Pratique courante, le regroupement familial est reconnu officiellement par un décret du 29 avril 1976, signé non par Valéry Giscard d’Estaing... mais par Jacques Chirac et quatre de ses ministres. En une trentaine de lignes, le premier ministre reconnaît le droit d’un étranger régulier à faire venir son conjoint et ses enfants mineurs en France - les familles algériennes sont toutefois exclues du dispositif -, tout en y posant des conditions (un an de résidence, ressources « stables, suffisantes », logement « adapté », ordre public, santé). Objectif affiché : encadrer l’immigration familiale et faciliter l’intégration des étrangers.

Ce texte, rappelé à Valéry Giscard d’Estaing pendant toute sa vie politique, marque une « rupture » : non « en termes de pratiques », mais « en ce qu’il marque la reconnaissance du droit au regroupement familial », indique Muriel Cohen. Des recours auprès de la justice administrative peuvent désormais être formulés par les familles, en cas de refus.

Le gouvernement fait toutefois marche arrière en 1977. Via un deuxième décret, le nouveau premier ministre Raymond Barre entend restreindre le regroupement familial aux seuls membres de familles ne demandant pas l’accès au marché de l’emploi.
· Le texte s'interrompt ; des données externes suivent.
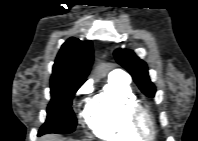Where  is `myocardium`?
<instances>
[{
    "label": "myocardium",
    "instance_id": "obj_1",
    "mask_svg": "<svg viewBox=\"0 0 198 141\" xmlns=\"http://www.w3.org/2000/svg\"><path fill=\"white\" fill-rule=\"evenodd\" d=\"M128 120L133 131L139 138L152 140L157 136L156 119L153 112L141 102L135 101L130 107L128 112ZM145 121L149 130L143 126Z\"/></svg>",
    "mask_w": 198,
    "mask_h": 141
}]
</instances>
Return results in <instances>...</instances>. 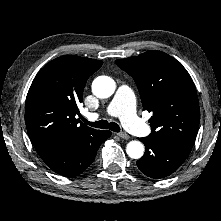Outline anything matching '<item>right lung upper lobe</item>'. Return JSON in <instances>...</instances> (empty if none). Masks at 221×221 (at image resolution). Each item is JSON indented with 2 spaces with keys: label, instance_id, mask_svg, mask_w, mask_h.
I'll use <instances>...</instances> for the list:
<instances>
[{
  "label": "right lung upper lobe",
  "instance_id": "1",
  "mask_svg": "<svg viewBox=\"0 0 221 221\" xmlns=\"http://www.w3.org/2000/svg\"><path fill=\"white\" fill-rule=\"evenodd\" d=\"M102 64L95 59L65 55L39 71L25 102V123L33 143L79 138L97 131L83 124L77 115L87 79Z\"/></svg>",
  "mask_w": 221,
  "mask_h": 221
}]
</instances>
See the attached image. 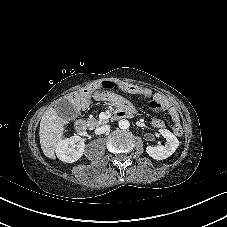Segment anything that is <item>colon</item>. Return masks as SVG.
Here are the masks:
<instances>
[{"label":"colon","instance_id":"colon-1","mask_svg":"<svg viewBox=\"0 0 227 227\" xmlns=\"http://www.w3.org/2000/svg\"><path fill=\"white\" fill-rule=\"evenodd\" d=\"M103 87L111 89V88H116V85L114 83H111V82H104ZM124 89L126 91H133V87L131 85H125ZM163 103L164 102L162 101V99L158 95H155L153 101L150 104V107L151 108H160ZM173 132L177 136L181 134L182 130H181V126H180L179 123L174 124Z\"/></svg>","mask_w":227,"mask_h":227}]
</instances>
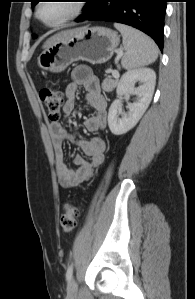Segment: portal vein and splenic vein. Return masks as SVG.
Segmentation results:
<instances>
[{
	"label": "portal vein and splenic vein",
	"mask_w": 195,
	"mask_h": 299,
	"mask_svg": "<svg viewBox=\"0 0 195 299\" xmlns=\"http://www.w3.org/2000/svg\"><path fill=\"white\" fill-rule=\"evenodd\" d=\"M112 76H113L114 78H119V73H118V71H116V70L112 71Z\"/></svg>",
	"instance_id": "obj_1"
}]
</instances>
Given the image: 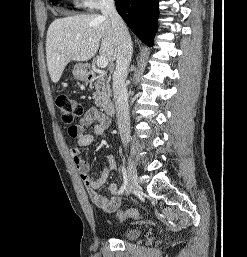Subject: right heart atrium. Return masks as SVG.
Wrapping results in <instances>:
<instances>
[{"label":"right heart atrium","instance_id":"right-heart-atrium-1","mask_svg":"<svg viewBox=\"0 0 247 257\" xmlns=\"http://www.w3.org/2000/svg\"><path fill=\"white\" fill-rule=\"evenodd\" d=\"M106 0H75L81 7L87 10H94L99 8Z\"/></svg>","mask_w":247,"mask_h":257}]
</instances>
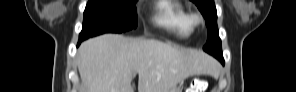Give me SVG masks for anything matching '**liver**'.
I'll return each instance as SVG.
<instances>
[{
    "label": "liver",
    "instance_id": "liver-1",
    "mask_svg": "<svg viewBox=\"0 0 296 92\" xmlns=\"http://www.w3.org/2000/svg\"><path fill=\"white\" fill-rule=\"evenodd\" d=\"M77 65L82 92H168L193 75H212L215 62L200 50L156 39L105 34L81 44Z\"/></svg>",
    "mask_w": 296,
    "mask_h": 92
}]
</instances>
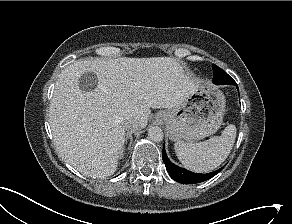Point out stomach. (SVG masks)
<instances>
[{
  "mask_svg": "<svg viewBox=\"0 0 292 224\" xmlns=\"http://www.w3.org/2000/svg\"><path fill=\"white\" fill-rule=\"evenodd\" d=\"M226 107L222 91L209 81H200L197 90L177 108L160 111L157 122L166 126L174 142H194L208 137L220 128Z\"/></svg>",
  "mask_w": 292,
  "mask_h": 224,
  "instance_id": "1",
  "label": "stomach"
}]
</instances>
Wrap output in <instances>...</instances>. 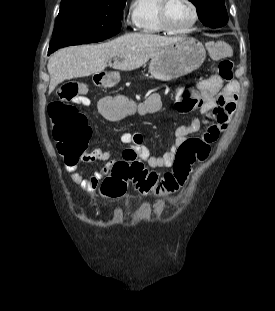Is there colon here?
Returning a JSON list of instances; mask_svg holds the SVG:
<instances>
[{"label": "colon", "instance_id": "1", "mask_svg": "<svg viewBox=\"0 0 275 311\" xmlns=\"http://www.w3.org/2000/svg\"><path fill=\"white\" fill-rule=\"evenodd\" d=\"M209 52L213 59L219 60L218 73L221 78L230 81L233 77V63L226 59L229 48L224 42L209 44ZM60 100L49 106L52 121V134L57 142V150L65 159L75 160L87 147L90 129L86 117L75 107L66 104H90V97H84L86 89L77 82L64 84L58 91ZM160 92H151L150 97L143 101L142 97H103L99 103V113L122 124L121 117L131 120L132 117H153L160 112ZM179 98H192L183 91ZM216 136L190 138L183 142L177 150L173 167L159 178L157 172L149 170L137 160L119 161L112 167L111 173L105 175L100 183L99 197L119 198L125 195L128 186L141 193L158 197L173 194L180 190L188 181L192 166L206 161L210 155V143Z\"/></svg>", "mask_w": 275, "mask_h": 311}]
</instances>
Mais cette mesure est annulée l’année suivante par le Conseil d’État, saisi par le Gisti.

Dans son arrêt, la plus haute juridiction administrative française consacre le « droit de mener une vie familiale normale » comme un principe général du droit, résultant du préambule de la Constitution de 1946. Ce principe est « l’acte fondateur de la transformation de l’immigration de travail en immigration de colonisation, selon la formule du sociologue Abdelmalek Sayad », juge Jean-Louis Harouel, professeur émérite d’histoire du droit à l’université Paris Panthéon-Assas, pointant une « trahison du peuple français par le Conseil d’État » dans un entretien au Figaro publié en 2016.

Le « droit de mener une vie familiale normale » sera conforté par le Conseil constitutionnel en 1993, par la jurisprudence de la Cour européenne des droits de l’homme (CEDH), et par le droit de l’Union européenne. Il deviendra une pierre d’achoppement des tentatives de limiter le regroupement familial.

D’où un mea culpa tardif de « VGE » sur « l’application » du regroupement familial. « L’idée en soi était juste et généreuse (...) Mais elle a été mal appliquée, et j’ai eu le tort de ne pas plus surveiller l’application ; j’en ai donc la responsabilité », admet-il dans sa biographie écrite par l’historien Éric Roussel (Éditions de l’Observatoire, 2018). « Nous visions le noyau familial tel que nous le connaissons et nous avons vu arriver des noyaux familiaux totalement différents. »

Il a toutefois fallu attendre le septennat de son successeur, François Mitterrand, pour que l’immigration familiale augmente. Sous Giscard d’Estaing, celle-ci n’a cessé de diminuer, passant de 51.800 entrées légales annuelles en 1975 à 42.020 en 1980 (hors familles originaires de la Communauté économique européenne), selon l’Office national d’immigration.

Ce flux a ensuite varié au gré des changements de la législation. Aujourd’hui, l’immigration familiale reste le principal mode d’entrée des étrangers en France. En 2019, sur 275.000 entrées légales, elle a concerné plus de 90.000 personnes, dont quelque 27.000 membres de famille d’étrangers."